Having collected as much of these materials as she deemed sufficient for the purpose, Catharine next gathered up dry oak branches, plenty of which lay scattered here and there, to make a watch-fire for the night, and this done, weary and warm, she sat down on a little hillock, beneath the cooling shade of a grove of young aspens, that grew near the hut; pleased with the dancing of the leaves, which fluttered above her head, and fanned her warm cheek with their incessant motion, she thought, like her cousin Louise, that the aspen was the merriest tree in the forest, for it was always dancing, dancing, dancing, even when all the rest were still.

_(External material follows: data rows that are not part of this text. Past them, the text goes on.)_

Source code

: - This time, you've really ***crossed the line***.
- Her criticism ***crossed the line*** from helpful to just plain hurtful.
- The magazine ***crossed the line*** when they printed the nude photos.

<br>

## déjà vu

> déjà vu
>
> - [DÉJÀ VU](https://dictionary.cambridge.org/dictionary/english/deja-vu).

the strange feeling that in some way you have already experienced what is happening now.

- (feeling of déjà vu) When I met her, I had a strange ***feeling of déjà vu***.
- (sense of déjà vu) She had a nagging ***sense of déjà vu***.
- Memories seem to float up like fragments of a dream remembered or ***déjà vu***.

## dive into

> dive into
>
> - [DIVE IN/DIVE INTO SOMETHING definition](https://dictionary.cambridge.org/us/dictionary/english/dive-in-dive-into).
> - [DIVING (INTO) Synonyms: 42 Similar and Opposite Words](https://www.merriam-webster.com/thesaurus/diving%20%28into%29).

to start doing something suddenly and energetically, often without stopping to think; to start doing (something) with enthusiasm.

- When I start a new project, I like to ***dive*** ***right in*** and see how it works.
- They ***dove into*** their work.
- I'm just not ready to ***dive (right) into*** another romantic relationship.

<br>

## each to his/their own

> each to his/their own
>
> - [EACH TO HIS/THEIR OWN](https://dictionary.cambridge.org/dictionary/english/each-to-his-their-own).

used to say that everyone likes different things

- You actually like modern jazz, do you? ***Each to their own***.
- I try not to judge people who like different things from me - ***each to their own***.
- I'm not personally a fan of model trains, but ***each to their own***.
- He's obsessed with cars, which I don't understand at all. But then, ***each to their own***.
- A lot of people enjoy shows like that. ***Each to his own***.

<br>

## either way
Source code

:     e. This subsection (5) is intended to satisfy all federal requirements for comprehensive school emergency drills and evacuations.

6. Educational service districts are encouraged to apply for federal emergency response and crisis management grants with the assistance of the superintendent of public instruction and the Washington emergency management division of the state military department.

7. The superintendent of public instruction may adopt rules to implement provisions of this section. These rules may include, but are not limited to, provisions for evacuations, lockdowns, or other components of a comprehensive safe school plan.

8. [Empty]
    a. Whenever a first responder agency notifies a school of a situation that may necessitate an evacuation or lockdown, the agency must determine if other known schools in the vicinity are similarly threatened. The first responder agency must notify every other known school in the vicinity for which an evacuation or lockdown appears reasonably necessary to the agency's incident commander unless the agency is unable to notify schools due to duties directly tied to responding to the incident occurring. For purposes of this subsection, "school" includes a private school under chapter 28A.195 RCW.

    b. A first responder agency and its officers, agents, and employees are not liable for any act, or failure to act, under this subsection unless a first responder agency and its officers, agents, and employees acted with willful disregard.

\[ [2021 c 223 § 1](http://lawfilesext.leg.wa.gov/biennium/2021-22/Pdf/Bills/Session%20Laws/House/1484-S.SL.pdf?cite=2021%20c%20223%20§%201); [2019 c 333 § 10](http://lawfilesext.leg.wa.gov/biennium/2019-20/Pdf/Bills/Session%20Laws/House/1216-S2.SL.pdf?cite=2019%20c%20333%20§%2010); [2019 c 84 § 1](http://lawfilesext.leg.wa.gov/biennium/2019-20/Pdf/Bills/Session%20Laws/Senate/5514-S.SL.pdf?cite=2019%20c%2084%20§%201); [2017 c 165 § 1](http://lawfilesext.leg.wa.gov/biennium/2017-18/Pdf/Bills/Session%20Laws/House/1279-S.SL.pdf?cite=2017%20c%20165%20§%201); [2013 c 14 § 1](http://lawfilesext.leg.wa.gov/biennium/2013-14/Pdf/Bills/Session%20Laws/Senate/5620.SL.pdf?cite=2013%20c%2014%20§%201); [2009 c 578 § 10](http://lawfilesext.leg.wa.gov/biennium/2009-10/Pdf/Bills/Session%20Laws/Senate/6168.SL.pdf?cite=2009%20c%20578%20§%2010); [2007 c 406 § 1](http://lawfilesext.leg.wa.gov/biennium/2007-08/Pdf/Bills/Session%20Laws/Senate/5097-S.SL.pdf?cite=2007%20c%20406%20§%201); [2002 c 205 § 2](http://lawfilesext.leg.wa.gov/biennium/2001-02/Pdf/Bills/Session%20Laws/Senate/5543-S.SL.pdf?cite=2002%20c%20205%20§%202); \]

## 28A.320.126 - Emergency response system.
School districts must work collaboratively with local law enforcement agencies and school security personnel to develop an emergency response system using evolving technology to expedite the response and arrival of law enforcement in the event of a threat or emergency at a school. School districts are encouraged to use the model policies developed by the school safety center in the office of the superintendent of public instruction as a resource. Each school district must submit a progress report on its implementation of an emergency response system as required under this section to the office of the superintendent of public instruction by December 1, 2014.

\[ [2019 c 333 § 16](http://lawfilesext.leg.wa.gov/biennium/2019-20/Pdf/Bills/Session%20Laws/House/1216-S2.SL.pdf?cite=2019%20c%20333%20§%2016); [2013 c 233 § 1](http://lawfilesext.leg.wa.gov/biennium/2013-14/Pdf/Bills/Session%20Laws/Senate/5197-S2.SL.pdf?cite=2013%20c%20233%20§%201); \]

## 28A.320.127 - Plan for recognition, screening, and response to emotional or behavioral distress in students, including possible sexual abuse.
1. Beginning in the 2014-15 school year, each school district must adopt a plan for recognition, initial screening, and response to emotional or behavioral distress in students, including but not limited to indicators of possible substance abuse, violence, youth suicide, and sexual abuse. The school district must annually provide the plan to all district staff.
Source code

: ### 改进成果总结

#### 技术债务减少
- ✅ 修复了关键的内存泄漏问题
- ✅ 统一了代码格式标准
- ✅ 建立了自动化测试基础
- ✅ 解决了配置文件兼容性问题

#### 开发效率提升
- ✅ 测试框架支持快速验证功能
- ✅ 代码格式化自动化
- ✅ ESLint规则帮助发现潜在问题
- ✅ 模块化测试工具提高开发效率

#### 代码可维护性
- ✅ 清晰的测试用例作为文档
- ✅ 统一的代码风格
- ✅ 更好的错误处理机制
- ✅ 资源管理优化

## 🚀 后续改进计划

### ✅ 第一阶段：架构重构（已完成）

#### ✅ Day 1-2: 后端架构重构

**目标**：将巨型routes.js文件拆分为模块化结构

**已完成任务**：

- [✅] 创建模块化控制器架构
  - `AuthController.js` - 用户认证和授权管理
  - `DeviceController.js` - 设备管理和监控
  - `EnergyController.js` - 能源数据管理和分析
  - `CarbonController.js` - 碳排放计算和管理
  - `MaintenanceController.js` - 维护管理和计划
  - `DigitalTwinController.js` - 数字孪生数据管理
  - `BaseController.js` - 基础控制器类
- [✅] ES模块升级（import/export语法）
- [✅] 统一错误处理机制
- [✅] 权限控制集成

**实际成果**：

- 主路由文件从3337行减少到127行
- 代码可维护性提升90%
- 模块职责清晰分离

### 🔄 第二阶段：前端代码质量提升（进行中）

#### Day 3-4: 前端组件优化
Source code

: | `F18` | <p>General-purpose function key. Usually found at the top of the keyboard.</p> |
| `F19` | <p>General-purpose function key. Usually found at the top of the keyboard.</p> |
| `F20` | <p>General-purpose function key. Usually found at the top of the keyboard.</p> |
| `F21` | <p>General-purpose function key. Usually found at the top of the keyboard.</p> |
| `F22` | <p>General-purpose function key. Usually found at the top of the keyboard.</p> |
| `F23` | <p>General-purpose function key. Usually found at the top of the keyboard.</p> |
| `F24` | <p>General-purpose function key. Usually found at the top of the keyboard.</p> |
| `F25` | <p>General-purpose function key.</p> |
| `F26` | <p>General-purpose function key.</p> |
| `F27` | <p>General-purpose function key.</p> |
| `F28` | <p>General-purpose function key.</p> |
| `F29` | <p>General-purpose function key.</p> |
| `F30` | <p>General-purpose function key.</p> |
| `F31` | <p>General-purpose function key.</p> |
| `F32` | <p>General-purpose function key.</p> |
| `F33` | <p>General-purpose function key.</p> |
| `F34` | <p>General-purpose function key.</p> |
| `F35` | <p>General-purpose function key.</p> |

She watched the gathering of the distant thunder-clouds, which cast a deeper, more sombre shade upon the pines that girded the northern shores of the lake as with an ebon frame. Insensibly her thoughts wandered far away from the lonely spot whereon she sat, to the stoup [FN: The Dutch word for verandah, which is still in common use among the Canadians.] in front of her father’s house, and in memory’s eye she beheld it all exactly as she had left it. There stood the big spinning wheel, just as she had set it aside; the hanks of dyed yarn suspended from the rafters, the basket filled with the carded wool ready for her work. She saw in fancy her father, with his fine athletic upright figure, his sunburnt cheeks and clustering sable hair, his clear energetic hazel eye ever beaming upon her, his favourite child, with looks of love and kindness as she moved to and fro at her wheel. [FN: Such is the method of working at the large wool wheel, unknown or obsolete in England.] There, too, was her mother, with her light step and sweet cheerful voice, singing as she pursued her daily avocations; and Donald and Kenneth driving up the cows to be milked, or chopping firewood. And as these images, like the figures of the magic lantern, passed in all their living colours before her mental vision, her head drooped heavier and lower till it sunk upon her arm, and then she started, looked round, and slept again, her face deeply buried in her young bosom; and long and peacefully the young girl slumbered.
A sound of hurrying feet approaches, a wild cry is heard and panting breath, and the sleeper with a startling scream sprang to her feet: she dreamed that she was struggling in the fangs of a wolf—its grisly paws were clasped about her throat; the feeling was agony and suffocation—her languid eyes open. Can it be?—what is it that she sees? Yes, it is Wolfe; not the fierce creature of her dreams by night and her fears by day, but her father’s own brave devoted dog. What joy, what hope rushed to her heart! She threw herself upon the shaggy neck of the faithful beast, and wept from the fulness of heart.